Task statement ▸
Within the data below, determine how many lines contain "height" and supply only that figure.

Dataset entries
=====

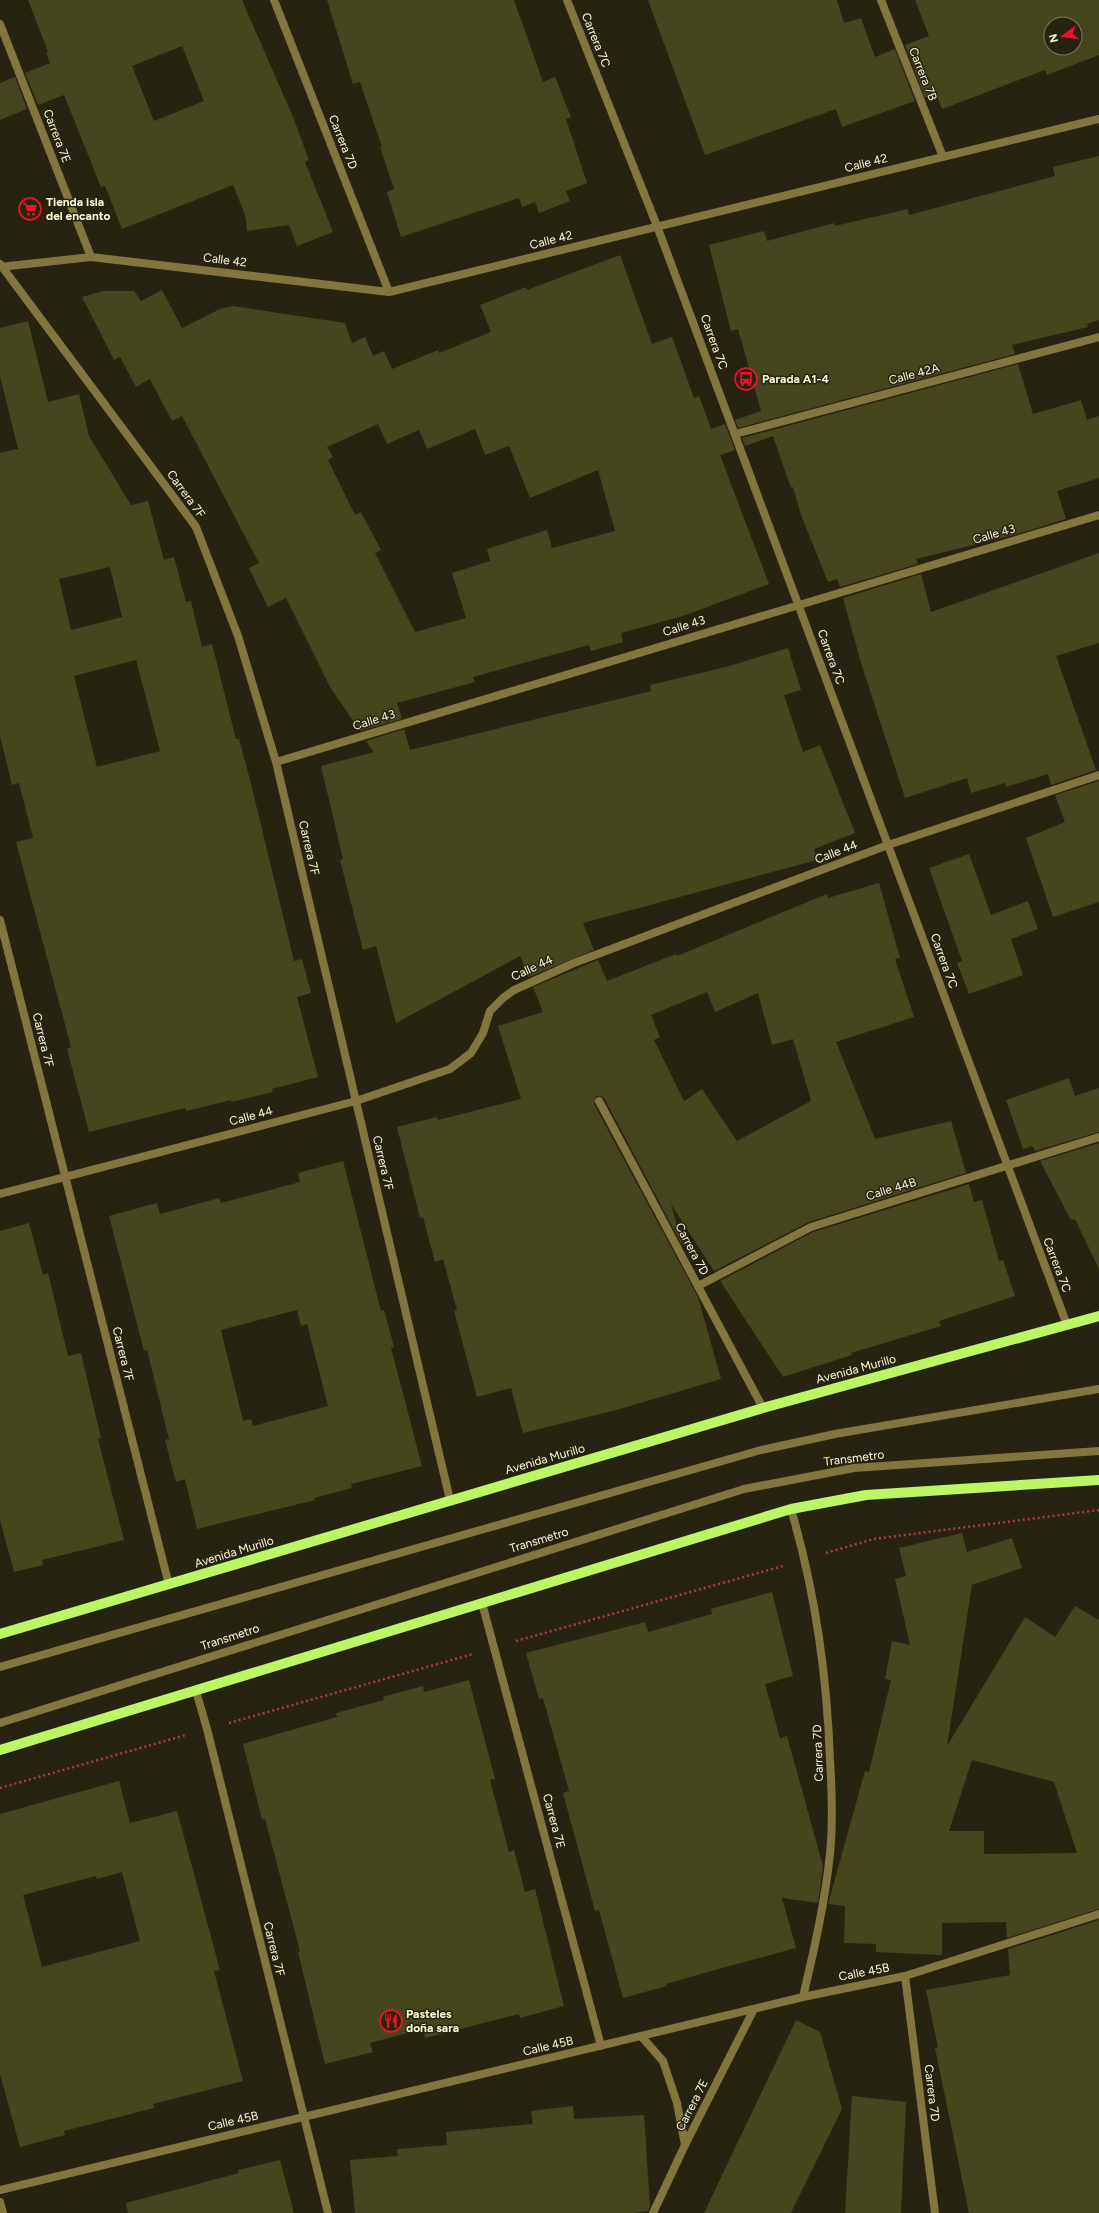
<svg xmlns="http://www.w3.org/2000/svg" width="1099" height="2213" font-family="Figtree,sans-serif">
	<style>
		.building { fill: #45451e; fill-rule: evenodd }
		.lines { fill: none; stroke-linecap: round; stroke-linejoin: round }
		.path { stroke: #b2375a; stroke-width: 2.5; stroke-dasharray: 2 3; stroke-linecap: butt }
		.lane { stroke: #82753e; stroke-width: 8 }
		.street { stroke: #82753e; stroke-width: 8 }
		.primary { stroke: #bcf665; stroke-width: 10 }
		.labels { text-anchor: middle; stroke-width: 3; stroke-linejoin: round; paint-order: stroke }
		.street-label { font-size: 12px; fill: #fdf9d7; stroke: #262411 }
		.poi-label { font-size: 12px; font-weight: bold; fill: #fdf9d7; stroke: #262411; text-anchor: start }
	</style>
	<rect width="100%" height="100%" fill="#262411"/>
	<path class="building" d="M28,0H242L293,117L309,160L305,162L333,232L297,246L289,225L247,231L245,215L233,185L122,229L105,186L101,187L64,95L38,105L25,73L50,63L46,53L48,52ZM182,46L204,101L154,121L132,66Z
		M327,0H514L543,82L555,77L571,117L566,119L587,183L566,191L570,201L539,213L535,202L522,207L519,198L401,237L387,192L394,189L380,147H382L360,82L353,84Z
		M648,0H837L844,23L861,18L875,57L895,49L915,101L842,127L836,109L705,155Z
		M915,0H1099V55L1047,75L1045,70L942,109L936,94L925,98L905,45L929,36ZM1051,24H1075V48H1051Z
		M15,77L27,109L0,120V83Z
		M1099,156V320L1087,324L1088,327L1012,345L1015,354L738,428L735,420L761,411L738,329L731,331L709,245L764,231L767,241L834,223L835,226L908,209L909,215L1055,176L1053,167Z
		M620,255L652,344L672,337L694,398L699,396L711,429L725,424L735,450L720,455L769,584L683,616L621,633L623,642L591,651L589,645L473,677L475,682L397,703L402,719L360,731L330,687L286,598L268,607L249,568L259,563L182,416L172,421L150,379L136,387L120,357L114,360L82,297L103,291H134L141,301L162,290L182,328L220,309L233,306L345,323L352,343L365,337L373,356L384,351L392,369L438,350L439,353L491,332L480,305L526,287L527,290ZM378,424L387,444L419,430L427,449L475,429L485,455L509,446L530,498L598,470L615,531L552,548L547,530L487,549L490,561L452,573L466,618L415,632L375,553L381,550L361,512L355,515L328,460L333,457L327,447Z
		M28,321L48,402L79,394L89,436L131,505L148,501L164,560L174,557L186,602L191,601L202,647L212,644L236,739H239L250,780L294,961L302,959L311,993L297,997L318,1077L272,1089L273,1092L231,1102V1100L186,1111L185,1108L89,1132L67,1049L71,1047L16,842L33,838L19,783L12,785L0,736V453L18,449L0,376V328ZM110,567L122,617L71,630L59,579ZM136,660L160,751L97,767L74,676Z
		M1018,364L1033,414L1081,400L1087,420L1099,416V478L1057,491L1066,519L1014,535L916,559L918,564L840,587L837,579L828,582L801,515L793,487L791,488L773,436L745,446L742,438Z
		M1099,553V643L1056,656L1096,770L1051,785L1048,774L1006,787L1005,783L971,793L967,778L905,798L861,663L843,598L921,574L931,612Z
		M788,648L801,690L784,695L803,752L820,745L855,833L814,849L817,860L583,923L594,950L529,977L520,956L396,1023L376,946L363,950L340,860L343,859L321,766L374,752L366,741L404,729L410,750L651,691L650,685L726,667Z
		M1099,781V902L1053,917L1026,838L1065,822L1055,795Z
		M969,854L991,915L1028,901L1038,929L1011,939L1023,975L969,994L957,963L962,961L929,868Z
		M879,883L900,958L895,959L914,1017L836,1042L875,1139L951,1121L966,1173L809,1222L714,1271L671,1204L683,1247L604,1098L600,1096H596L594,1104L698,1297L721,1379L620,1409L523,1433L511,1388L477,1397L454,1311L457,1310L443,1259L435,1262L423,1217L420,1218L397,1127L437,1117L438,1120L521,1099L498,1026L543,1012L533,987L598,960L607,981L676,954L677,956L827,894L828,898ZM707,992L715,1012L758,993L772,1045L793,1039L811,1101L737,1141L702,1089L684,1101L654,1040L660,1037L651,1015Z
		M1069,1078L1075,1096L1099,1088V1132L1035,1151L1032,1146L1023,1149L1006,1100Z
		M1099,1143V1269L1075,1219L1071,1220L1040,1161Z
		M343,1161L381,1311L384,1310L394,1347L391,1348L422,1466L351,1484L352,1488L314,1498L315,1500L197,1529L185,1479L176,1482L165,1440L169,1439L147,1350L144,1351L109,1216L157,1203L160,1214L219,1198L221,1203L300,1182L298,1173ZM297,1310L301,1326L307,1324L328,1406L253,1426L251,1419L243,1421L221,1330Z
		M969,1184L974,1202L982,1200L999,1261L1003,1260L1015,1296L939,1321L941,1326L851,1353L852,1355L783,1377L720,1281L813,1232Z
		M29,1223L43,1275L48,1273L68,1356L81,1353L101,1438L98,1439L124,1540L42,1560L43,1565L14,1572L0,1520V1231Z
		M962,1533L967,1552L1012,1538L1022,1568L972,1585L947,1746L1025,1617L1055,1637L1075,1606L1099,1620V1909L1007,1938L1006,1922L942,1923V1955L876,1952V1944L844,1943L845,1906L828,1904L865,1771L869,1772L891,1680L885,1679L892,1641L910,1645L895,1579L906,1576L899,1548ZM972,1760L1054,1782L1077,1853L984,1854V1831H949Z
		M772,1592L793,1676L765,1684L780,1738L787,1736L823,1866L818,1903L782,1898L796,1948L711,1971L666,1984L667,1986L623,1998L599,1910L595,1911L563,1793L569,1791L543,1698L539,1699L526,1653L645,1622L648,1632L712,1614L711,1609Z
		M469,1680L495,1779L490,1780L509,1852L514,1850L525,1892L535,1889L564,2006L520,2018L519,2014L425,2038L423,2029L370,2043L373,2052L325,2064L298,1952L300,1951L265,1819H262L243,1744L337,1717L336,1713L384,1700L383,1697L423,1686L424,1692Z
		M119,1781L130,1823L177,1811L220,1970L214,1971L243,2081L153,2104L154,2108L64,2131L65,2135L20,2147L0,2074V1814ZM122,1872L140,1941L42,1967L23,1895L96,1876L97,1879Z
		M1099,1920V2213H969L935,2048L938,2047L926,1990L1010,1975L1008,1949Z
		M796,2020L820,2032L842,2109L791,2213H704Z
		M852,2096L906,2102L901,2213H845Z
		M573,2106L574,2119L644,2115L650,2206L648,2211L633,2213H355L350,2160L398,2156L397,2149L447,2145L446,2132L533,2124L531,2111Z
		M280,2160L294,2213H128L126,2203L239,2173L238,2170Z"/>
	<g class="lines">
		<path class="path" d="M826,1553L874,1539L1099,1510
			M516,1641L783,1566
			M229,1723L473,1654
			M0,1788L186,1735"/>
		<path class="lane" d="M735,434L1099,337
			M0,1667L761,1450L835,1434L1099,1389
			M0,1723L744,1489L854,1468L1099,1451"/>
		<path class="street" d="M274,0L389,292
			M567,0L657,226L1067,1325
			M881,0L943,157
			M0,24L91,257
			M0,264L196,527L238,636L276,762L450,1500
			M0,267L91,257L389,292L1099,119
			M276,762L1099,515
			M0,920L169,1585
			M599,1101L763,1408
			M0,1194L356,1101L450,1069L471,1053L483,1033L490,1011L503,998L514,990L574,963L888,845L1099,775
			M698,1286L811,1227L1099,1137
			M791,1509C815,1591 827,1675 830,1760C832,1791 833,1823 830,1854C825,1902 814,1950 803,1997
			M482,1603L601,2046
			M196,1691L207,1729L328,2213
			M905,1976L935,2213
			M641,2036L663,2061L677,2103L685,2145
			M0,2190L803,1997L905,1976L1099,1914
			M0,2202L3,2213
			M653,2213L685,2145L754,2009"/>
		<path class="primary" d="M0,1634L763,1408L1099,1316
			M0,1750L791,1509L866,1495L1099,1480"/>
	</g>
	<defs>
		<g id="supermarket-ring" transform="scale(1.15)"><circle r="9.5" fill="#262411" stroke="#f20f2b" stroke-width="1.5"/><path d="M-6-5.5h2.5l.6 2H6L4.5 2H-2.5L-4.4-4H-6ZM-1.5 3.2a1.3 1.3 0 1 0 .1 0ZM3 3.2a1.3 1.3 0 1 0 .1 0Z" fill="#f20f2b"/></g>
		<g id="bus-ring" transform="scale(1.15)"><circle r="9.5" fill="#262411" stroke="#f20f2b" stroke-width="1.5"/><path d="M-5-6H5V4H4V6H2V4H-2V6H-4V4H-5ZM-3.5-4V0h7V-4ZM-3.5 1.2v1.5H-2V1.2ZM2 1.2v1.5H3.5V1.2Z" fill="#f20f2b"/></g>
		<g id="restaurant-ring" transform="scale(1.15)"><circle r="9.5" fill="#262411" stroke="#f20f2b" stroke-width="1.5"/><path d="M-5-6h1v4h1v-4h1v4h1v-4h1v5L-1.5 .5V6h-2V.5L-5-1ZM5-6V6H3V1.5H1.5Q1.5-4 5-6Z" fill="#f20f2b"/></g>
	</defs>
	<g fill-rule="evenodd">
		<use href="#supermarket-ring" x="30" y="209"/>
		<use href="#bus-ring" x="746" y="379"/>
		<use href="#restaurant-ring" x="391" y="2021"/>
	</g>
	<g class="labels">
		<g class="street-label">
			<text transform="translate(596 40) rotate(68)" y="4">Carrera 7C</text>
			<text transform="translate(923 74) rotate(68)" y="4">Carrera 7B</text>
			<text transform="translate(57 136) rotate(69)" y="4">Carrera 7E</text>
			<text transform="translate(343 142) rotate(68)" y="4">Carrera 7D</text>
			<text transform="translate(866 163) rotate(-14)" y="4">Calle 42</text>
			<text transform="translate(551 240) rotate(-14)" y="4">Calle 42</text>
			<text transform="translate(225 260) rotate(7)" y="4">Calle 42</text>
			<text transform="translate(714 342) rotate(70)" y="4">Carrera 7C</text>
			<text transform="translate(914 374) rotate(-15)" y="4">Calle 42A</text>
			<text transform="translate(186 494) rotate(54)" y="4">Carrera 7F</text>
			<text transform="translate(994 534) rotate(-16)" y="4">Calle 43</text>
			<text transform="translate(684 626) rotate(-17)" y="4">Calle 43</text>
			<text transform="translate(831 657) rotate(70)" y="4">Carrera 7C</text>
			<text transform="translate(374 720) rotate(-17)" y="4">Calle 43</text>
			<text transform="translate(309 848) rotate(77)" y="4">Carrera 7F</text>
			<text transform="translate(836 852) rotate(-21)" y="4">Calle 44</text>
			<text transform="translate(944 961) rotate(70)" y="4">Carrera 7C</text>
			<text transform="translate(532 968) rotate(-25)" y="4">Calle 44</text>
			<text transform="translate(43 1040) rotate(76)" y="4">Carrera 7F</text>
			<text transform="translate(251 1116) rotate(-15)" y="4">Calle 44</text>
			<text transform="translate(383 1163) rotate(77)" y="4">Carrera 7F</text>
			<text transform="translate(891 1189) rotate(-17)" y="4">Calle 44B</text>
			<text transform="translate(692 1249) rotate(62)" y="4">Carrera 7D</text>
			<text transform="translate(1057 1265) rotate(69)" y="4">Carrera 7C</text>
			<text transform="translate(123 1354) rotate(76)" y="4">Carrera 7F</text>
			<text transform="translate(856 1369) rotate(-15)" y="4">Avenida Murillo</text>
			<text transform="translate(854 1458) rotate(-7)" y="4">Transmetro</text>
			<text transform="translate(545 1459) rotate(-16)" y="4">Avenida Murillo</text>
			<text transform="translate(539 1540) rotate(-17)" y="4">Transmetro</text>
			<text transform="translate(234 1552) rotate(-17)" y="4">Avenida Murillo</text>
			<text transform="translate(230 1637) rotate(-18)" y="4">Transmetro</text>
			<text transform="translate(818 1753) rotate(-92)" y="4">Carrera 7D</text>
			<text transform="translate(554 1821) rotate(75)" y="4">Carrera 7E</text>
			<text transform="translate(274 1949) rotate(76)" y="4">Carrera 7F</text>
			<text transform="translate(864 1972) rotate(-11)" y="4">Calle 45B</text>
			<text transform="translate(548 2046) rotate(-13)" y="4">Calle 45B</text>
			<text transform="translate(932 2093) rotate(83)" y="4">Carrera 7D</text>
			<text transform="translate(692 2105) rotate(-63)" y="4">Carrera 7E</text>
			<text transform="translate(233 2121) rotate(-13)" y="4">Calle 45B</text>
		</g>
		<g class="poi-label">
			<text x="46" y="206">Tienda isla<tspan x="46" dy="14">del encanto</tspan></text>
			<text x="762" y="383">Parada A1-4</text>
			<text x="406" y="2018">Pasteles<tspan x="406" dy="14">doña sara</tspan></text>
		</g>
	</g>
	<g transform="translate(1063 36) rotate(256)"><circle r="19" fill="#262411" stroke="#7c7960"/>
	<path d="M0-3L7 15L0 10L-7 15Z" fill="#f20f2b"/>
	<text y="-6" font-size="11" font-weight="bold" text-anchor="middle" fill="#fdf9d7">N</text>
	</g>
</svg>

=====

Task response ▸
2